▶ _RECORDS PROVIDED_

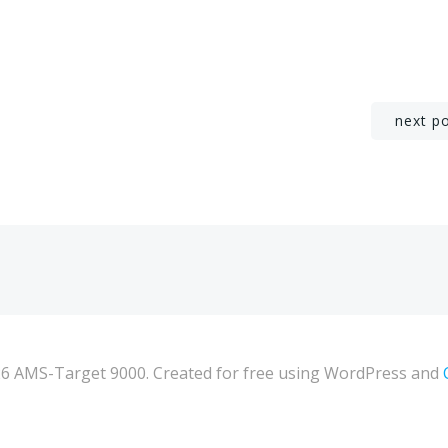
Navigation
next p
de
l’article
6 AMS-Target 9000. Created for free using WordPress and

▶ _TASK GOAL_
Set out every record exactly, images excluded.

▶ _RESULT OF THIS EXERCISE_
Navigation
next p
de
l’article
6 AMS-Target 9000. Created for free using WordPress and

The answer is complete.